Diffusion coefficients of supercritical CO2 in oil-saturated cores under low permeability reservoir conditions

CO2 diffusion in oil-saturated porous media with low permeability is of great importance for the project design, risk assessment, and performance forecast of carbon capture and storage (CCS) or enhanced oil recovery (EOR). This paper developed a method to determine CO2 diffusion in oil-saturated cores under low permeability reservoir conditions. Core, crude oil and experimental parameters were taken from the representative low permeability reservoir.
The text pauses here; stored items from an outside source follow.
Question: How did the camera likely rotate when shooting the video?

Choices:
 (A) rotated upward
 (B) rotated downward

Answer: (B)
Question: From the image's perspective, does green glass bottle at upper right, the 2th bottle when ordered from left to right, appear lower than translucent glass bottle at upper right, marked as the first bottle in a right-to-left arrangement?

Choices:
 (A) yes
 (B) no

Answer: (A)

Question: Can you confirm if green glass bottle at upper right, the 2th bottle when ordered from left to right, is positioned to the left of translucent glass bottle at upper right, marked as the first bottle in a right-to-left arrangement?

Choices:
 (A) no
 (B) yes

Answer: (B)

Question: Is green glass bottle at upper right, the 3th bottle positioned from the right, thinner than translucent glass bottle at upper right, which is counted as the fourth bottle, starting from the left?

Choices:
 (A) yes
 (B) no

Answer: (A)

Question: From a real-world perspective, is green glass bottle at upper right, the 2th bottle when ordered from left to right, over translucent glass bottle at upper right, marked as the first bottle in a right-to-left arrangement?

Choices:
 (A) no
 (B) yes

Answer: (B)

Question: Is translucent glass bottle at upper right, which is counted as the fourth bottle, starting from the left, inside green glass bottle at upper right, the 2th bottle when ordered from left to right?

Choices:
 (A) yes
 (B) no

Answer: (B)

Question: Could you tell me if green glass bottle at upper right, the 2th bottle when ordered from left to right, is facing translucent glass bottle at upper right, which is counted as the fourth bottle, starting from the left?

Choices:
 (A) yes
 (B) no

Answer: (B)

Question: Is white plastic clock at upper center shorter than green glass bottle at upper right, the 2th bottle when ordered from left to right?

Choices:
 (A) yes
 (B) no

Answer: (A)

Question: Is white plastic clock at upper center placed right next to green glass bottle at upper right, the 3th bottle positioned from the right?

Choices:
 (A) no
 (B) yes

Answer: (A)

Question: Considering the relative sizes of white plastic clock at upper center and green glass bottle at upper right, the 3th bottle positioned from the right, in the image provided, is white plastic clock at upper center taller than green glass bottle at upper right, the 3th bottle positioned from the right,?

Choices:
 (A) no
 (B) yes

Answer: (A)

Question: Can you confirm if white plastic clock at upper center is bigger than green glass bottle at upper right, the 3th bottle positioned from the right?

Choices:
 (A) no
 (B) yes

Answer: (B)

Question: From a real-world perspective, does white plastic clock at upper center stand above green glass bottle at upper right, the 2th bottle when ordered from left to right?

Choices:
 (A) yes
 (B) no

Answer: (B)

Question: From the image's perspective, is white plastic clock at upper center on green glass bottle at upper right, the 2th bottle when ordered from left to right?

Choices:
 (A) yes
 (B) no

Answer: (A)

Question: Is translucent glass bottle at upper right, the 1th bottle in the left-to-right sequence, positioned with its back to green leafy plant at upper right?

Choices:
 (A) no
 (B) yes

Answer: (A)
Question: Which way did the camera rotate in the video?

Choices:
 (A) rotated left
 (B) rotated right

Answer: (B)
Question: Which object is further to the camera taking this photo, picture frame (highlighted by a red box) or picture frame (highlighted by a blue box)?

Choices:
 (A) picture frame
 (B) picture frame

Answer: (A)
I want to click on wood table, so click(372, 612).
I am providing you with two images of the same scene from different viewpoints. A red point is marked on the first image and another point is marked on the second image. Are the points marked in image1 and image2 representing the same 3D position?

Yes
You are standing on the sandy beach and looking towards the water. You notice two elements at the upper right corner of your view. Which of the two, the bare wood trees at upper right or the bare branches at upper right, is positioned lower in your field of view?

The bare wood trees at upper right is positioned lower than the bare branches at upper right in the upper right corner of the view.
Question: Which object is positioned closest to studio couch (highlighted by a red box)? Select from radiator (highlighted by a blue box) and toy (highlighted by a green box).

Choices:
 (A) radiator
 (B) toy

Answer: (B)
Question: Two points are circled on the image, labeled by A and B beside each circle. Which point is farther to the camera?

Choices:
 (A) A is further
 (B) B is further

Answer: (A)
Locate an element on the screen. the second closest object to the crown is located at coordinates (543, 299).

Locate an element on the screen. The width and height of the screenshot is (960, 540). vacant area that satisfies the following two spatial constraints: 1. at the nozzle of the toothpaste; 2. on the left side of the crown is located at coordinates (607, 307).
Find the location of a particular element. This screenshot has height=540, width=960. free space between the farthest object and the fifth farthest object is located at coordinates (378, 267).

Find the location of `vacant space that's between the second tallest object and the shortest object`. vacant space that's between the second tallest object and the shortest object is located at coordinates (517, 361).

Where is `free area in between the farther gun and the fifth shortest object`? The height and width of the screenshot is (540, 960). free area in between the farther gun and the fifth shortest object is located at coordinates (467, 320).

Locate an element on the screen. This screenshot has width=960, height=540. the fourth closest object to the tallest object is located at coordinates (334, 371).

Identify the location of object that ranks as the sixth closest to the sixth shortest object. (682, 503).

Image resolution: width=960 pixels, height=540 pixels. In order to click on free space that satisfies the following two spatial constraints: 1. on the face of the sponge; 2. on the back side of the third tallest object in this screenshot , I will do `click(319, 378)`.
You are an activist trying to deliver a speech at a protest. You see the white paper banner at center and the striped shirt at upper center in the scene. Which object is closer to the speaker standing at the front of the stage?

In the solution of the mathematical model, oil saturation was introduced in to diffusion equation, an oil-phase swelling caused by gas dissolution was considered, but a water-phase swelling was not, which is in agreement with the actual diffusion situation. The error caused by the state equation of carbon dioxide was eliminated, improving the calculation accuracy of the diffusion coefficient. The effects of pressure (6.490–29.940 MPa), temperature (70–150 °C), oil saturation (0–63.58%) and permeability (8.62–985.06 mD) on the diffusion coefficient of supercritical CO2 in low-permeability reservoirs were studied. The order of the diffusion coefficient is from 10−10 to 10−9 m2/s. The results show that with an increase in pressure and temperature, the CO2 diffusion coefficient in the porous media saturated with oil firstly increases significantly and then the rate of increase gradually slowed down. The CO2 diffusion coefficient increases greatly with the oil saturation in porous media. The CO2 diffusion coefficient first increases greatly with permeability, and when the permeability of the core is greater than approximately 100 mD, it remains almost stable. The experimental results can provide theoretical support for CO2 transport in porous media.